TASK TO COMPLETE: What is needed is every line of the data that includes the word "order". Please copy each one.

Source data:
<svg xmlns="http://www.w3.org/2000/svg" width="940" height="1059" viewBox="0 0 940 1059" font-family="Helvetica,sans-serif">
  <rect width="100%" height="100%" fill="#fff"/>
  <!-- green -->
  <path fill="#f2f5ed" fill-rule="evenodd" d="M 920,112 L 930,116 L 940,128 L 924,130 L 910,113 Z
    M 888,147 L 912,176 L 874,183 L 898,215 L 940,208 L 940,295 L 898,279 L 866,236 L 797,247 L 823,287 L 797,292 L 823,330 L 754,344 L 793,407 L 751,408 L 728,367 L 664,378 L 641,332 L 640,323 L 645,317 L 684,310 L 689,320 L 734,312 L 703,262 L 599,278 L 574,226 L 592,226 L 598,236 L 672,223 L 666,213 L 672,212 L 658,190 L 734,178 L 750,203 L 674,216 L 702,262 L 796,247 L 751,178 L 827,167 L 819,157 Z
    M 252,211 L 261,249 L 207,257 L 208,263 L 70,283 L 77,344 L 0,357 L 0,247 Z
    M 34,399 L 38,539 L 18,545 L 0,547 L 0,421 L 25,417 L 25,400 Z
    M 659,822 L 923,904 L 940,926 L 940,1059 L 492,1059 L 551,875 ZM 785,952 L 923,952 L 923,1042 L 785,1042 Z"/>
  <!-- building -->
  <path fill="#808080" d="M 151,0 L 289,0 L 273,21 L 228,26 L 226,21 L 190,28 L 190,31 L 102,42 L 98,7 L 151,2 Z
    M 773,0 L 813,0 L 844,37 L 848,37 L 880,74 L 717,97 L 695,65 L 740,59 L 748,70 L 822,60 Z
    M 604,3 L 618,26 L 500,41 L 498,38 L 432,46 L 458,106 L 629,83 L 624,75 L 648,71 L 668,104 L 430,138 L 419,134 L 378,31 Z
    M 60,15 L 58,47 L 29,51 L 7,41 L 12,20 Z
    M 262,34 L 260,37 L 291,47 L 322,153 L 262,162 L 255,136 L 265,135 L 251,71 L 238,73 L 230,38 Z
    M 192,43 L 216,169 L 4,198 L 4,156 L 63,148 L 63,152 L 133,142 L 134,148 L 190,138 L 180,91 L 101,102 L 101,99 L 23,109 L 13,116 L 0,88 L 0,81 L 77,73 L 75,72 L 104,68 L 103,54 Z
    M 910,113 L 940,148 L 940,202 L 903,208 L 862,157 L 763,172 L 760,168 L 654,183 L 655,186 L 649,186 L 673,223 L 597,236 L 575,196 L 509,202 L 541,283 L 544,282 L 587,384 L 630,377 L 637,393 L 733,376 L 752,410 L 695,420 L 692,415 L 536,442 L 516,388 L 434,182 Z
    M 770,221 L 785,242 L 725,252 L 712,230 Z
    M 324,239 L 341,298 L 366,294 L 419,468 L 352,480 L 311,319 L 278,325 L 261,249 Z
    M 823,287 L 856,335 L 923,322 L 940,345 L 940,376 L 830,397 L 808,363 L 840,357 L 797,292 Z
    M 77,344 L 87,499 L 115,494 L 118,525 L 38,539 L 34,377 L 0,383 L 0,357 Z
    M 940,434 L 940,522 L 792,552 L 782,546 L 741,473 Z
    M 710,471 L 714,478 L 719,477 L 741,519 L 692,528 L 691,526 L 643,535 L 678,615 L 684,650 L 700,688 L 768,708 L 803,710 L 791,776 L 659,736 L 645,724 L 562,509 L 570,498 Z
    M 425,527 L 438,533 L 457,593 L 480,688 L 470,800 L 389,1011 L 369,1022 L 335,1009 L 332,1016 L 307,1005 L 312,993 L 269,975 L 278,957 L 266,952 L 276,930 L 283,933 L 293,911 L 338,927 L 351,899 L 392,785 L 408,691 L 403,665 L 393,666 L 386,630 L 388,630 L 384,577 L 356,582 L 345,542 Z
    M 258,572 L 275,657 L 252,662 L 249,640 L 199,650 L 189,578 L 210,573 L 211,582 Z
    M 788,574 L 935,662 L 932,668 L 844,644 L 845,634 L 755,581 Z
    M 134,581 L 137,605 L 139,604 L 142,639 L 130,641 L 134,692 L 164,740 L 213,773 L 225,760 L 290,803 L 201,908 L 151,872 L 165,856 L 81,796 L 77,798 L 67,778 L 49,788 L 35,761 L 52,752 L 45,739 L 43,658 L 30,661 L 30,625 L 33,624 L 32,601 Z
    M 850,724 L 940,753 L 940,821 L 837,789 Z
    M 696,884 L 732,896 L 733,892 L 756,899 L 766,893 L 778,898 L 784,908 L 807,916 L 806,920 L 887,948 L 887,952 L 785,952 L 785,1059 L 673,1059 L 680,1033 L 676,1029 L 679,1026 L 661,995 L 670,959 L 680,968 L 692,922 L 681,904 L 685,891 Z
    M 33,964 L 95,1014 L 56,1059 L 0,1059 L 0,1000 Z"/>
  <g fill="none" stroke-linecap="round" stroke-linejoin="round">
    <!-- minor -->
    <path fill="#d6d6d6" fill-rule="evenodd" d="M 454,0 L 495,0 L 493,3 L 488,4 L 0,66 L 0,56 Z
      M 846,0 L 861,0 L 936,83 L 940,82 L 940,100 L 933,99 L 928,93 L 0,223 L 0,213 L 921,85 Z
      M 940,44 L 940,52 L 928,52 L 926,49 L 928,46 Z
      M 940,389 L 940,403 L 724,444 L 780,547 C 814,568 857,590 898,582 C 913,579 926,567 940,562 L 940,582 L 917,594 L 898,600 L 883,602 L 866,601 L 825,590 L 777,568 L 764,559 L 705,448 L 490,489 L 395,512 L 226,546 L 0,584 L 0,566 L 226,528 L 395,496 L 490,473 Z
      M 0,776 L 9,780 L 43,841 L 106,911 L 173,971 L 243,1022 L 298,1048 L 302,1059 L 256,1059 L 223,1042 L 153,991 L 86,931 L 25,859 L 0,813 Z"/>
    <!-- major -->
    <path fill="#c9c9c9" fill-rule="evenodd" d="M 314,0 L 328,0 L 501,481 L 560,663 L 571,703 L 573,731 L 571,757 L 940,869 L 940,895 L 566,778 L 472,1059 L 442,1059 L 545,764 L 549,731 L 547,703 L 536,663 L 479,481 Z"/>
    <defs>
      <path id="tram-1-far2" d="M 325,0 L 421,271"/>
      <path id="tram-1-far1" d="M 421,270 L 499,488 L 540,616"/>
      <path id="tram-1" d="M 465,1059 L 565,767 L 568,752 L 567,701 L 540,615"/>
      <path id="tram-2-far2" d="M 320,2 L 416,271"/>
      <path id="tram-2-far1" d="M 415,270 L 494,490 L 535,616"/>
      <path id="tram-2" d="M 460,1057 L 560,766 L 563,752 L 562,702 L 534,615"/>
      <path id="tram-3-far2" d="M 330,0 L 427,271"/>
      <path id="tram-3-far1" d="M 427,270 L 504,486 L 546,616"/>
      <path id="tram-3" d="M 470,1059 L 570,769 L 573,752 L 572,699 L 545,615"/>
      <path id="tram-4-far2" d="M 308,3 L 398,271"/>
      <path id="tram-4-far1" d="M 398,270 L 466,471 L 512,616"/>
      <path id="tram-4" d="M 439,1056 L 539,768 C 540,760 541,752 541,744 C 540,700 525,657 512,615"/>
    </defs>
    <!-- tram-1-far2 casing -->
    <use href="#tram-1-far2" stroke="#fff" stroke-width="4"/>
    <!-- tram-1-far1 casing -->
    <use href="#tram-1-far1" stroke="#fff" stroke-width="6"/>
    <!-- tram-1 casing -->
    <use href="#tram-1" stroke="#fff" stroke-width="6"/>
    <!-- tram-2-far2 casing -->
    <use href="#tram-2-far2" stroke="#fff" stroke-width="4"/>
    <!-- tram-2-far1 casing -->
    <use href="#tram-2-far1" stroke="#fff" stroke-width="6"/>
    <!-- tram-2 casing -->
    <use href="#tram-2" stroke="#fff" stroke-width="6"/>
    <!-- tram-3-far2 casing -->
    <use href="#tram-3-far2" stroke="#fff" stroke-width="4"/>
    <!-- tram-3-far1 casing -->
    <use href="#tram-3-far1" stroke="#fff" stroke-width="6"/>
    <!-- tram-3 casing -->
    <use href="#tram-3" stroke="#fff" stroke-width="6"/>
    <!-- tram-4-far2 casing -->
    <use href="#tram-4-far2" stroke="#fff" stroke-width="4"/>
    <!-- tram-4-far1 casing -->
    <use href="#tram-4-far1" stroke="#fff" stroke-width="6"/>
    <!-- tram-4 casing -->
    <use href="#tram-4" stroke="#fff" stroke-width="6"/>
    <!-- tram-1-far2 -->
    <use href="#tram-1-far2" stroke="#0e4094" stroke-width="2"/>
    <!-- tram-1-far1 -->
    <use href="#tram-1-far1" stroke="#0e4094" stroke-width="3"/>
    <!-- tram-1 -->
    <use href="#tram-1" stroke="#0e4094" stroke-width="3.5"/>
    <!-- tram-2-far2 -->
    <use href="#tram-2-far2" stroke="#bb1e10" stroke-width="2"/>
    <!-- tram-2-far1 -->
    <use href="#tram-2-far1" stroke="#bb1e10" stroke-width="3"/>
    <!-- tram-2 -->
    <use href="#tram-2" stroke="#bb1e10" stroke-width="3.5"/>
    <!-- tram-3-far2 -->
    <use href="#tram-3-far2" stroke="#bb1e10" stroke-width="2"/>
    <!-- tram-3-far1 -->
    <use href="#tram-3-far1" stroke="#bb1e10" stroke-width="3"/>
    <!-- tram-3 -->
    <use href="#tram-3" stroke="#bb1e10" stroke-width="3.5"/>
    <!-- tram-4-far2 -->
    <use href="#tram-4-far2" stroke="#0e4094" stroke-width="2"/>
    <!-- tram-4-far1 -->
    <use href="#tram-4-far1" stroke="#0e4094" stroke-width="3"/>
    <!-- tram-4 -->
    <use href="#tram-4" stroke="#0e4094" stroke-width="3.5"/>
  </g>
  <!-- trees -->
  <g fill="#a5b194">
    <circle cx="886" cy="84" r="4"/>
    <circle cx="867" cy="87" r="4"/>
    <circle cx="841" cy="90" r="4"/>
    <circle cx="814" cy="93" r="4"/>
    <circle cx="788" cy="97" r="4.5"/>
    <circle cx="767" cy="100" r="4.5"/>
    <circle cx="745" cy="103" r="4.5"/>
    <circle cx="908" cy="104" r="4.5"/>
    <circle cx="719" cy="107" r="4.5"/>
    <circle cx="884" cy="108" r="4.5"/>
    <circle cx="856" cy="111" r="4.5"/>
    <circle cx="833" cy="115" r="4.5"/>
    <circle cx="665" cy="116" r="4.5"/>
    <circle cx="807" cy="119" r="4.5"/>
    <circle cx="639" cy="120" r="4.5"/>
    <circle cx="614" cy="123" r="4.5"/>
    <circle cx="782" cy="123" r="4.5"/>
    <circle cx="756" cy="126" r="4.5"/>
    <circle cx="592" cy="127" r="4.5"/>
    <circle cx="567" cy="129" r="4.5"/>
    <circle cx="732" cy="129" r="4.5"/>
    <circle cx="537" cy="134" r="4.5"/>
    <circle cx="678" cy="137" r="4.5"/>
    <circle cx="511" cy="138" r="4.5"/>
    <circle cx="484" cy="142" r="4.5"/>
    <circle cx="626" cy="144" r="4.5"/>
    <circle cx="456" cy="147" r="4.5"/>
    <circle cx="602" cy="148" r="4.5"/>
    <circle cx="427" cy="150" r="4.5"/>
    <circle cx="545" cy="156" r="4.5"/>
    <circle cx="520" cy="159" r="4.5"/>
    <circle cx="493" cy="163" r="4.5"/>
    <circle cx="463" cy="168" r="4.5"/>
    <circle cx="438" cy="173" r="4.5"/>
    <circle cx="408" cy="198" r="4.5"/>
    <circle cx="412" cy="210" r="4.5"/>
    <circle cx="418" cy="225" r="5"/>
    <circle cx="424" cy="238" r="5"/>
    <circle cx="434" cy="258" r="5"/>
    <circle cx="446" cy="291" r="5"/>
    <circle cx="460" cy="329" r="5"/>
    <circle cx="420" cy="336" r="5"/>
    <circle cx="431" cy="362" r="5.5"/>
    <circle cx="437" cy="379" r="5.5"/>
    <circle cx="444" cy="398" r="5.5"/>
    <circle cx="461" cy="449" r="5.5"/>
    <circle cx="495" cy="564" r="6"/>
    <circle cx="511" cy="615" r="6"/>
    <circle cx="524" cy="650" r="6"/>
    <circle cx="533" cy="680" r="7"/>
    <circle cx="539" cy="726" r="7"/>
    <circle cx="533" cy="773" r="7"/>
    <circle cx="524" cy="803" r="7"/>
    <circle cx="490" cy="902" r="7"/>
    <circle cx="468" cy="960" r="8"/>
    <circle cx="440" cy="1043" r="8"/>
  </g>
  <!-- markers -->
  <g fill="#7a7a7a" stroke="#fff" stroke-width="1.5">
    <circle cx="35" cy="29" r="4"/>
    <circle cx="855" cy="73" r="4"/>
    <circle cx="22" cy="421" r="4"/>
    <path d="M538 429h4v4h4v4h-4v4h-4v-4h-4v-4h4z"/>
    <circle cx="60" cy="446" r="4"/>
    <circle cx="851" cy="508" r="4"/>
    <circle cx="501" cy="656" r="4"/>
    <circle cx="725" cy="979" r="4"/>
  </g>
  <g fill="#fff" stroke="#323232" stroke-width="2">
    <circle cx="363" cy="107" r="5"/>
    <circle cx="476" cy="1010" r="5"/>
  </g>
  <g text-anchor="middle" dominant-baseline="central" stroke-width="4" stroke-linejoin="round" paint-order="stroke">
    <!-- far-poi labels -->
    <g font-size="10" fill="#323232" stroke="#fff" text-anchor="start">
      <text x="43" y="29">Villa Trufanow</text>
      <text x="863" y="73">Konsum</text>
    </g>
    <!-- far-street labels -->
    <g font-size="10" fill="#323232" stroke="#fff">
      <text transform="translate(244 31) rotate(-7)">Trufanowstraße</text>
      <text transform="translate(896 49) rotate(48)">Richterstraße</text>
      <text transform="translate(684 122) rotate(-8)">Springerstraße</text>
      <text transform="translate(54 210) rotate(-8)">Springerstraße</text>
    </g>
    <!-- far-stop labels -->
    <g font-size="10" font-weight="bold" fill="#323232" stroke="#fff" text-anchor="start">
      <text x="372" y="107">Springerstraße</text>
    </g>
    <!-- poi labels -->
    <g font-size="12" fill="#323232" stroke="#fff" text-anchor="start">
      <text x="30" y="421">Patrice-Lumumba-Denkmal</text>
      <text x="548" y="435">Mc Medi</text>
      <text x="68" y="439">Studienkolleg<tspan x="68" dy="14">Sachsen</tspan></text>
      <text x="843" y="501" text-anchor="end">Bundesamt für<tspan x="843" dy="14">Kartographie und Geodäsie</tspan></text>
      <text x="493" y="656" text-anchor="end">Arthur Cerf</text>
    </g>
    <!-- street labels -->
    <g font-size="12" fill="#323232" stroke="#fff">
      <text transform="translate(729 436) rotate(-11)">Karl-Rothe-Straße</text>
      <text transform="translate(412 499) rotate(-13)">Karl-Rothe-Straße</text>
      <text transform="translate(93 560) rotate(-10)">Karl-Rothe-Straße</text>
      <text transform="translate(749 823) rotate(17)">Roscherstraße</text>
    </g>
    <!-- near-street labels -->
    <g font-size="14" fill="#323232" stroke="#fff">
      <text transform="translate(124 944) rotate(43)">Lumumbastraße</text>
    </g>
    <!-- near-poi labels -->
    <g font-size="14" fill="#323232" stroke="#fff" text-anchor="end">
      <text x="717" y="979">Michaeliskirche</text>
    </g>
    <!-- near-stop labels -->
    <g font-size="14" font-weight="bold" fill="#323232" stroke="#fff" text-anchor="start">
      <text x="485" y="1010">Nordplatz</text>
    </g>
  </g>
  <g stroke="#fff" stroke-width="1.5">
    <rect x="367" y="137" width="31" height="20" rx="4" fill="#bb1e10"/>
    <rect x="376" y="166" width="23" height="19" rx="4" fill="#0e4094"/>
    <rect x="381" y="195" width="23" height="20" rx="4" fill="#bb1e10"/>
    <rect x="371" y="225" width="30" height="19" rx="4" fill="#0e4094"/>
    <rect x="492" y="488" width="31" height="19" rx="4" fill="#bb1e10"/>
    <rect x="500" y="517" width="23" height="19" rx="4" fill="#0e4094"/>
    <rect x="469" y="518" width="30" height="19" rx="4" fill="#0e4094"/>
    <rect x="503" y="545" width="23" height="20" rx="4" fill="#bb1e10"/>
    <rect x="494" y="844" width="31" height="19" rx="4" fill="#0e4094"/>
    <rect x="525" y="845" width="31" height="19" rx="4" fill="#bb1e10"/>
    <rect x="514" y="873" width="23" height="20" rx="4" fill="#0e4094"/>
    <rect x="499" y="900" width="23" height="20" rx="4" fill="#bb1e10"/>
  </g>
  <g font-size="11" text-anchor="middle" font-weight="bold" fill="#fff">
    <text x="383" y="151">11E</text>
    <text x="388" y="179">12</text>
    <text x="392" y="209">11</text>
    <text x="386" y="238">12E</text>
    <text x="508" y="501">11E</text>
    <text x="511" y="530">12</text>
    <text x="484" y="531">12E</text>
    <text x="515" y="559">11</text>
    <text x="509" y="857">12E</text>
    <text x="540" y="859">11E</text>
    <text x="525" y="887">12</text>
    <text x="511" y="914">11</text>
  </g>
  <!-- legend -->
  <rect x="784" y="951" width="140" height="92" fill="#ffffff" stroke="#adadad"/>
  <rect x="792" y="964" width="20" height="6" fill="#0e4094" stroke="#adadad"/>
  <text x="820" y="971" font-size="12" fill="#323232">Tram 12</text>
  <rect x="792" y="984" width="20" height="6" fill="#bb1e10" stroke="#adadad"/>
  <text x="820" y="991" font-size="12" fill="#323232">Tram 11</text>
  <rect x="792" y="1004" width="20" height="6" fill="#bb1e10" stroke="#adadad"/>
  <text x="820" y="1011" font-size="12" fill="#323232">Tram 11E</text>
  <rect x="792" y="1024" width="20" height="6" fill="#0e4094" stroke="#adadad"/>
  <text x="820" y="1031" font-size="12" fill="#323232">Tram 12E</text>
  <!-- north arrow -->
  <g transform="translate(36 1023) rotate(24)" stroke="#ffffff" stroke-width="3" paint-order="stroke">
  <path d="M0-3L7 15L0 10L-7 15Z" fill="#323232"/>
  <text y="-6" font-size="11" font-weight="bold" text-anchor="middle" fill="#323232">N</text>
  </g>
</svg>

RESPONSE:
  <g text-anchor="middle" dominant-baseline="central" stroke-width="4" stroke-linejoin="round" paint-order="stroke">
  <g transform="translate(36 1023) rotate(24)" stroke="#ffffff" stroke-width="3" paint-order="stroke">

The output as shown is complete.